Israels rissiger Plutonium-Reaktor – Gebaut und finanziert mit französisch-deutscher Hilfe

Noch älter als der Reaktor in Dimona ist der israelische Forschungsreaktors Sorek, der 1955 am Fluß Nahel Sorek errichtet wurde. Das Foto zeigt die frühere israelische Regierungschefin Golda Meir und den ehemaligen Arbeitsminister Shimon Peres im Jahr 1960 beim Besuch der Anlage. Foto: Israelische Atomenergie Kommission
Noch älter als der Reaktor in Dimona ist der israelische Forschungsreaktor Sorek, der 1955 am Fluß Nahel Sorek errichtet wurde. Das Foto zeigt die frühere israelische Regierungschefin Golda Meir und den ehemaligen Arbeitsminister Shimon Peres im Jahr 1960 beim Besuch der Anlage. Darauf verweist das Online-Portal Ingenieur.de. Foto: Israelische Atomenergie Kommission

„Tief in der israelischen Negev-Wüste liegt der gerüchteumwobene Atomreaktor von Dimona. Streng geschützt ist diese Anlage mit Zäunen und Wachtürmen und Soldaten an den Pforten. Gehütet wird hier seit Jahrzehnten das Geheimnis der israelischen Atombombe. Doch nun sorgt eine Nachricht aus dem Hochsicherheitstrakt für Aufregung: 1537 Mängel am Gehäuse des Reaktors haben Wissenschaftler entdeckt“, berichtet die Süddeutsche am 2. Mai.  Der ehemalige Mitgründer der Anlage, Uzi Even, rät „zum Abschalten. Knesset-Mitglieder forderten bereits, sofort nach den Pessach-Feiertagen die Risiken des Reaktorfossils zu beraten“, schreibt die Frankfurter Rundschau. Geliefert wurde der Reaktor Ende der 1950er Jahre von Frankreich, finanziert wurde der mit Geld aus Deutschland.

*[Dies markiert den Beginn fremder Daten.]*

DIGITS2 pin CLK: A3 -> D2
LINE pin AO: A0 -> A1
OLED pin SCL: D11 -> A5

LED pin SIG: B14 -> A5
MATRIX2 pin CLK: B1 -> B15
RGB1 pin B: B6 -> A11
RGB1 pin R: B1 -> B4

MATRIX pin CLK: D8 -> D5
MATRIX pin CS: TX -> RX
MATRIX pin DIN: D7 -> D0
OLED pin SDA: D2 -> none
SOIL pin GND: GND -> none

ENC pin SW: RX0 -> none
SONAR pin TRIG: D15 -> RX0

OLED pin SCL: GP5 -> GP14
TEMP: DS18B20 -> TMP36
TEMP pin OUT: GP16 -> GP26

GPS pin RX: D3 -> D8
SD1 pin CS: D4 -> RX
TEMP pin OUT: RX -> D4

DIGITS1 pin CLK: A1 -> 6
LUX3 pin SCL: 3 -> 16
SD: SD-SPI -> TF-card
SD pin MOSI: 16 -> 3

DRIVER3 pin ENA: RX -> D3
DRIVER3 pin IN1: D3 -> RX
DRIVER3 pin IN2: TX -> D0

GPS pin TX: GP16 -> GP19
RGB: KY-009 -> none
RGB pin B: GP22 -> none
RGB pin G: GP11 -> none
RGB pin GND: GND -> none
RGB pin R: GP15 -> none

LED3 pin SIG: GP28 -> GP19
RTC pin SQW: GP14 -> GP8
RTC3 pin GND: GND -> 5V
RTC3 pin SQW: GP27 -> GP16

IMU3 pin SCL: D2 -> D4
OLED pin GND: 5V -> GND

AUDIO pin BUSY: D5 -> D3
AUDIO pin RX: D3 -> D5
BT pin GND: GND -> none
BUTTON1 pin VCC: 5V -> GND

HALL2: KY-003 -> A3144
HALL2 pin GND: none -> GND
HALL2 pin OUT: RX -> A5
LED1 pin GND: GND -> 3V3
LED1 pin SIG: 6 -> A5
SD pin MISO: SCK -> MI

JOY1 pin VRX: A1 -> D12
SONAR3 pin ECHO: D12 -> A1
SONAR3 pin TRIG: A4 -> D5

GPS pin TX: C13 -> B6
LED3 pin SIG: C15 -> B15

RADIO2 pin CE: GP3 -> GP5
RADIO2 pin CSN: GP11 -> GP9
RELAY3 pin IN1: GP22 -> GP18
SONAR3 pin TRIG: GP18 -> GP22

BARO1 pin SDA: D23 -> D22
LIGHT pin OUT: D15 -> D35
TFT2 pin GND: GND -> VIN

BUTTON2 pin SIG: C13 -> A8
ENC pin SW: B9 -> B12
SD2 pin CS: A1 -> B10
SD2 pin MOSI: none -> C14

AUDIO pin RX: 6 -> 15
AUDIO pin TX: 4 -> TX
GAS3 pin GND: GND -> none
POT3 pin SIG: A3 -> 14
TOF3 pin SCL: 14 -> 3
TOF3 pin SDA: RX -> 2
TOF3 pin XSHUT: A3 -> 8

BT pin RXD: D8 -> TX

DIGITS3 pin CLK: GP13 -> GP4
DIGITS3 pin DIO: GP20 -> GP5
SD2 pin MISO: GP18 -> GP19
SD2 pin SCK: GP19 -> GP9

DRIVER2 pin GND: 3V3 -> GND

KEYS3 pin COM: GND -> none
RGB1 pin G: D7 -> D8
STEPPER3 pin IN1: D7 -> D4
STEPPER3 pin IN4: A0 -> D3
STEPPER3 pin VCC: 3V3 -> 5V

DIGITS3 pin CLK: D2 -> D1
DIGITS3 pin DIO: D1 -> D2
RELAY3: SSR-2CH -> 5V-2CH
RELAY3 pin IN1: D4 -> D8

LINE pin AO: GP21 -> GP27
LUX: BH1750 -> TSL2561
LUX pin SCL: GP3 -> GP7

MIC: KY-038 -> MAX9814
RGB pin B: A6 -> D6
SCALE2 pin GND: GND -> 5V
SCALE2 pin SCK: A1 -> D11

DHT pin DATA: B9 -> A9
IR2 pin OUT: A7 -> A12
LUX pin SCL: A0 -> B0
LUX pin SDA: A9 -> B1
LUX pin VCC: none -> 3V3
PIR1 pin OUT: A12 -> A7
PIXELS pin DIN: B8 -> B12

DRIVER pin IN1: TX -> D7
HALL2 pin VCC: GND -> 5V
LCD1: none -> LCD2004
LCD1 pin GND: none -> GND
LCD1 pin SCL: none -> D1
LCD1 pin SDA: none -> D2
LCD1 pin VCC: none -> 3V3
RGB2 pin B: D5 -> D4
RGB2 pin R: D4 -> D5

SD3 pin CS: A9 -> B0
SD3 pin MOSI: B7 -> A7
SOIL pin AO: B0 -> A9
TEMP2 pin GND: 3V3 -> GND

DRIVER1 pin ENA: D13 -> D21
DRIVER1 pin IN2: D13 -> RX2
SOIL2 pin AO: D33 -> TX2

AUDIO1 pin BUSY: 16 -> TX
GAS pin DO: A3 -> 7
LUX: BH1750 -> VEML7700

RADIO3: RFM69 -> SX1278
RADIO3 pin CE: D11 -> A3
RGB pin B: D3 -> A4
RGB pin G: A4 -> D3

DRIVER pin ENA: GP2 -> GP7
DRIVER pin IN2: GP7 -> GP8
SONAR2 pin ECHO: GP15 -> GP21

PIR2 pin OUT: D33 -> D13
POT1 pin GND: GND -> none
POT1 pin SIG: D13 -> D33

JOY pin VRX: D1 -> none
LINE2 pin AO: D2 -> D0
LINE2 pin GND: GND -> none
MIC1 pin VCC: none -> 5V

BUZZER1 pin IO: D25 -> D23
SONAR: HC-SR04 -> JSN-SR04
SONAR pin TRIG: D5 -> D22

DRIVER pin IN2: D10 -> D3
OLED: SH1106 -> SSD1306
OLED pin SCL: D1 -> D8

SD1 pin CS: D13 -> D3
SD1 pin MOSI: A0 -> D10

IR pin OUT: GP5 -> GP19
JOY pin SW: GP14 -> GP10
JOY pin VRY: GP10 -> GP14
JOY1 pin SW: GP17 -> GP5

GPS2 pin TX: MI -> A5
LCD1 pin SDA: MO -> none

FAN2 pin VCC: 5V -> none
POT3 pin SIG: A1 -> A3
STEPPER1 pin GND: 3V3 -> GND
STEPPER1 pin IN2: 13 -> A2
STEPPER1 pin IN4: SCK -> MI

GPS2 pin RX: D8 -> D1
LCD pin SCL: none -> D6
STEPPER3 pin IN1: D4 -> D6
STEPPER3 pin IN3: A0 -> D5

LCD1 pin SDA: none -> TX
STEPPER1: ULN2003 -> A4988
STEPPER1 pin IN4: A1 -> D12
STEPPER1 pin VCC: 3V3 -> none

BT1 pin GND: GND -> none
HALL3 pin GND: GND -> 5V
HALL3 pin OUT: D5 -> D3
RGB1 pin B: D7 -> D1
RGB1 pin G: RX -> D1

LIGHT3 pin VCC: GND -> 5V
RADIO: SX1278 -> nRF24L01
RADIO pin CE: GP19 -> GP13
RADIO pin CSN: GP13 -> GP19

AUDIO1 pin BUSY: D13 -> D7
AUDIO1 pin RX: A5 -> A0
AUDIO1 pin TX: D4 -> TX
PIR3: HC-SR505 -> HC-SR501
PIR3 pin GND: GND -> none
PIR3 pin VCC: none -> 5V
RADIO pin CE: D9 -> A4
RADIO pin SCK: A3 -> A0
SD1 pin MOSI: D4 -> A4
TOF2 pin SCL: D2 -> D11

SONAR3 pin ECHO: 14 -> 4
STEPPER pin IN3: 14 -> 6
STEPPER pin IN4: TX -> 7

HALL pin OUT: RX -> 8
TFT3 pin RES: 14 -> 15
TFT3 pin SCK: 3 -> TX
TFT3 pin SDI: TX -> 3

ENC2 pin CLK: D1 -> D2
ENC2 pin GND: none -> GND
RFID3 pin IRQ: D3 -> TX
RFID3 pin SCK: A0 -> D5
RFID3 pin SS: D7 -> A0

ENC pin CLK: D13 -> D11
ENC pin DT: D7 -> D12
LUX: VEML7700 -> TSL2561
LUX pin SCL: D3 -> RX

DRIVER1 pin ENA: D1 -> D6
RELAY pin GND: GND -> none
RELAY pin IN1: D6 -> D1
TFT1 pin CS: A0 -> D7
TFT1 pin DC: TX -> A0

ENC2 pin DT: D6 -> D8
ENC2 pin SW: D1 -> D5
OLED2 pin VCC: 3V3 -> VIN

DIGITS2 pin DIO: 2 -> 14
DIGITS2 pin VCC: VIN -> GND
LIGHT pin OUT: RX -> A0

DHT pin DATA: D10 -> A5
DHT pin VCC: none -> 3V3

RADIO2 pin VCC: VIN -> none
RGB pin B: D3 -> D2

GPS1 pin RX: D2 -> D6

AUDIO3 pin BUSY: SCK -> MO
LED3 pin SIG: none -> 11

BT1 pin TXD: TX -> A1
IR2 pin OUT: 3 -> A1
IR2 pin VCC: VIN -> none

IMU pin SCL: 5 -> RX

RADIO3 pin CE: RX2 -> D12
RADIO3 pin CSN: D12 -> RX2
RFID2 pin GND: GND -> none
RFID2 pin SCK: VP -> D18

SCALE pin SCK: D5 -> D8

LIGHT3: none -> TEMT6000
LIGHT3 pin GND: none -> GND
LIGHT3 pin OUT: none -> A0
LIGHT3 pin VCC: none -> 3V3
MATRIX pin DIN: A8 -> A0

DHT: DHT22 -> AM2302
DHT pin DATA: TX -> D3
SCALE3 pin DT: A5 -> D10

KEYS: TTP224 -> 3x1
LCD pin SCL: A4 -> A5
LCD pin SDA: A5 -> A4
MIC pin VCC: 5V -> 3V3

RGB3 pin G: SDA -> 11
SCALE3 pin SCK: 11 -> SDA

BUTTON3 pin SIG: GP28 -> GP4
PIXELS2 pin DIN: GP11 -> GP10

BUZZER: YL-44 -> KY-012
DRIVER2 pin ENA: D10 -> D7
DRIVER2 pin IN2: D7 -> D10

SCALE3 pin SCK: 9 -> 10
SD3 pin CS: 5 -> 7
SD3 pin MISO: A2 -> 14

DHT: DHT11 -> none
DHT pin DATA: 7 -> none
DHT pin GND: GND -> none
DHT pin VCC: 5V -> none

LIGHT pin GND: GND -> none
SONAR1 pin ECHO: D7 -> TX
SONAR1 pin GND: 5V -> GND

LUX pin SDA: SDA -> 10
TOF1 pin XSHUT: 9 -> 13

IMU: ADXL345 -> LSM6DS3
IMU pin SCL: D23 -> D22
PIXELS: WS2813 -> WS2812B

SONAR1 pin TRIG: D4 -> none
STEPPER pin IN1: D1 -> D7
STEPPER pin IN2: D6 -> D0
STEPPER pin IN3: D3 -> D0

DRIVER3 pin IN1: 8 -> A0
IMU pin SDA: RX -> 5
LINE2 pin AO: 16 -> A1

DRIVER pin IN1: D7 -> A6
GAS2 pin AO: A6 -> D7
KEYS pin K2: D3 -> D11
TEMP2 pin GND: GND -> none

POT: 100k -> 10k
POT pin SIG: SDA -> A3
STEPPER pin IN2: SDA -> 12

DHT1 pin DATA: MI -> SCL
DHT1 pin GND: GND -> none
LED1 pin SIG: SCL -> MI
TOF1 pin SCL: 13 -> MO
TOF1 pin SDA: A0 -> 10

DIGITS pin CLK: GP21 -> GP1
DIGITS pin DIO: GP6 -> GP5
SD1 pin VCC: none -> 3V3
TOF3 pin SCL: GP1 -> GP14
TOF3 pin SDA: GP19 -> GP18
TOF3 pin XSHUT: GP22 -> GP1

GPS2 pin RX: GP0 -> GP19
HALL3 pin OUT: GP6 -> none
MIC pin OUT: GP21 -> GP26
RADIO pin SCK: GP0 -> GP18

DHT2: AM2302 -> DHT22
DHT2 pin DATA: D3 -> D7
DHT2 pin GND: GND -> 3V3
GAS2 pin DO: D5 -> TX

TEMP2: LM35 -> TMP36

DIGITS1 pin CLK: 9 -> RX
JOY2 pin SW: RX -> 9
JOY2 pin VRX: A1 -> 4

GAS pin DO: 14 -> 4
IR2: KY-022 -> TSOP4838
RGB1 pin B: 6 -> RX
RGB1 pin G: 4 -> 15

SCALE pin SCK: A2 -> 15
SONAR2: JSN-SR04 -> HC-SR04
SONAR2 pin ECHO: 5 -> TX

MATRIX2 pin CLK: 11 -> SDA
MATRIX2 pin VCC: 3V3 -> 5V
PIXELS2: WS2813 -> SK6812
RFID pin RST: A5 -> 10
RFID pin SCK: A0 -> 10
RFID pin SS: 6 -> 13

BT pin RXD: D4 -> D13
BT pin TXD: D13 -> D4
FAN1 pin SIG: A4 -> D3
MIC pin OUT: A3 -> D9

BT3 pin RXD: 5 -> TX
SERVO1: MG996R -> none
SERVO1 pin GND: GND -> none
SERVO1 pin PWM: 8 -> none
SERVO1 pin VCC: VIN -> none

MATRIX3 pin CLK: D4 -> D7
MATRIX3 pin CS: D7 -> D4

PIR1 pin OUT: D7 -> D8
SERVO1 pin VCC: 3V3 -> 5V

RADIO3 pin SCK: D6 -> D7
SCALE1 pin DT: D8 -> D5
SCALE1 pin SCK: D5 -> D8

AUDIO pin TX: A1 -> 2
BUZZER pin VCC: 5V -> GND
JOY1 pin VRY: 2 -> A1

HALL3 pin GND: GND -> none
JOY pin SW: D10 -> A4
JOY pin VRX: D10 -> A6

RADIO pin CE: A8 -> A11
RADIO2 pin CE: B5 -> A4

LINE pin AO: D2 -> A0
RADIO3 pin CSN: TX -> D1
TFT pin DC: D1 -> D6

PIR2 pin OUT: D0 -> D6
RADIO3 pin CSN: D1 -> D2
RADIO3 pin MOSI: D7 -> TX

  • Dieser Text erscheint in meiner „Spurensuche„, weil das israelische Atomzentrum in der Negev-Wüste mit finanzieller Unterstützung Deutschlands gebaut wurde und sich daher auch die deutschen Ambitionen einer auch militärischen Nutzung der Atomenergie in der Frühphase der jungen Bundesrepublik spiegeln. Über die Atomforschung in Nazi-Deutschland und die in der frühen Bundesrepublik berichte ich hier ausführlich im Zusammenhang mit dem Buch von Rainer Karlsch – Hitlers Bombe.
  • Zum Bild oben: Im Jahr 1958 begannen die Baumaßnahmen am Kernforschungszentrum Sorek. Der Reaktor wurde 1960 in Betrieb genommen. Dabei handelt es sich um einen 5-MW-Leichtwasserreaktor, der in den 1950er-Jahren von den USA im Rahmen des Programms Atoms for Peace geliefert wurde. (Siehe wikipedia)
  • In der Welt schreibt Hans Rühle am 14. April 2015 unter der Überschrift „Hat Deutschland Israels Atomwaffen finanziert?“ folgendes: „Jahrzehntelang zahlte Bonn dem jüdischen Staat unter strenger Geheimhaltung Hunderte Millionen. Angeblich für Entwicklungsprojekte. In Wahrheit ging es um Atomwaffen. Davon ist unser Autor überzeugt.“ Über Hans Rühle heißt es zur Erläuterung: Er „gilt als einer der führenden Nuklearwaffenexperten Deutschlands. Er war von 1982 bis 1988 Planungschef im Bundesverteidigungsministerium und bekleidete danach Leitungspositionen in der Nato. Er ist Oberst der Reserve.“
  • Beachte unten auch die Hinweise auf Gaby Weber und ihr „Eichmann-Buch“, in dem auch ausführlich auf die deutsche Finanzierung des israelischen Atomwaffen-Projekts eingegangen wird!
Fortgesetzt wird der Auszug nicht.